O autarca José Calixto, que falava à agência Lusa na sequência de uma reunião que teve com o ministro da Administração Interna (MAI), Eduardo Cabrita, em Lisboa, revelou que foram estabelecidas com o Governo “três áreas de compromisso”.

Para já, a “curtíssimo prazo e enquanto não há aumento de efetivos”, vai ser feita “uma reprogramação de ações em Reguengos de Monsaraz com a Unidade de Intervenção da GNR”, indicou.

O objetivo é que esta unidade da Guarda efetue “ações de prevenção, de policiamento, no fundo, de presença do Estado em termos de segurança pública no território”.

Quanto a “médio prazo”, José Calixto disse ter recebido a garantia do MAI de um aumento do número de efetivos da GNR no posto territorial e destacamento desta força de segurança.

Em resultado do ciclo de formação que está a decorrer, há o compromisso de um aumento efetivo [de militares da GNR] que reponha números de há uma década atrás, acima de tudo, a operacionalidade, por via da redução da idade média dos militares, que está neste momento nos 49 anos”, no posto local, resumiu.

Segundo Calixto, em 2009, o Posto Territorial de Reguengos de Monsaraz contava com 40 efetivos e o de Telheiro tinha seis. Em 2019, estes números passaram a ser de 24 e cinco militares, respetivamente.

Agora, existem 22 militares no posto de Reguengos e mantêm-se os cinco no de Telheiro. É pouco e recebi hoje a garantia de que o concelho vai ser olhado com um olhar diferente”, acrescentou o presidente da câmara.

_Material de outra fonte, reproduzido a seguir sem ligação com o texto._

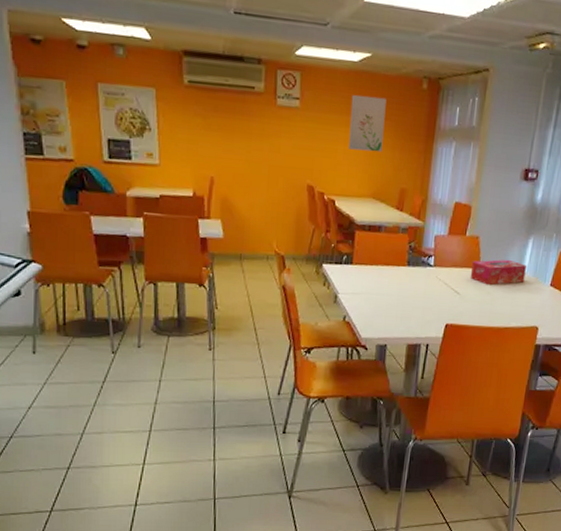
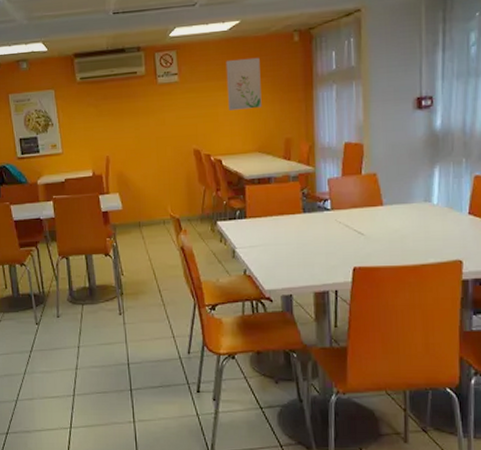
tissue box: present [470,259,527,286] -> none [372,192,437,222]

O terceiro e último compromisso foi a promessa de “construção de um novo quartel para o destacamento e posto territorial” da sede de concelho.

A reunião de hoje foi marcada após o presidente da câmara ter pedido a audiência, com caráter de urgência, na sequência de desacatos, na noite de dia 16, junto da esplanada de um bar da cidade alentejana, com três feridos.

Em comunicado, divulgado no dia 19, a câmara considerou que o caso de violência evidenciava a “falta de efetivos” da GNR e considerou “fundamental” a identificação dos “infratores” e a abertura de “inquéritos”.

Dos três feridos, dois foram atropelados pelo condutor de um automóvel que, posteriormente, abandonou a viatura, segundo fontes da GNR e dos bombeiros.

Esse condutor acabou por entregar-se à Polícia Judiciária, foi presente a tribunal e ficou em prisão preventiva, indiciado por dois crimes de tentativa de homicídio, revelou o seu advogado, Fábio Palhas.

A situação de violência surgiu após um estabelecimento de venda de bebidas ao público ter vedado o acesso a um grupo de pessoas, “porque não se faziam acompanhar do respetivo certificado digital” covid-19, foi divulgado pela GNR, na altura.

A GNR disse então que iria ser instaurado um processo de averiguações para apuramento de eventual responsabilidade disciplinar relativamente à atuação dos militares da guarda mobilizados para o local.

Um outro homem envolvido nos desacatos também se apresentou voluntariamente na PJ de Évora, tendo ficado sujeito à medida de coação de termo de identidade e residência.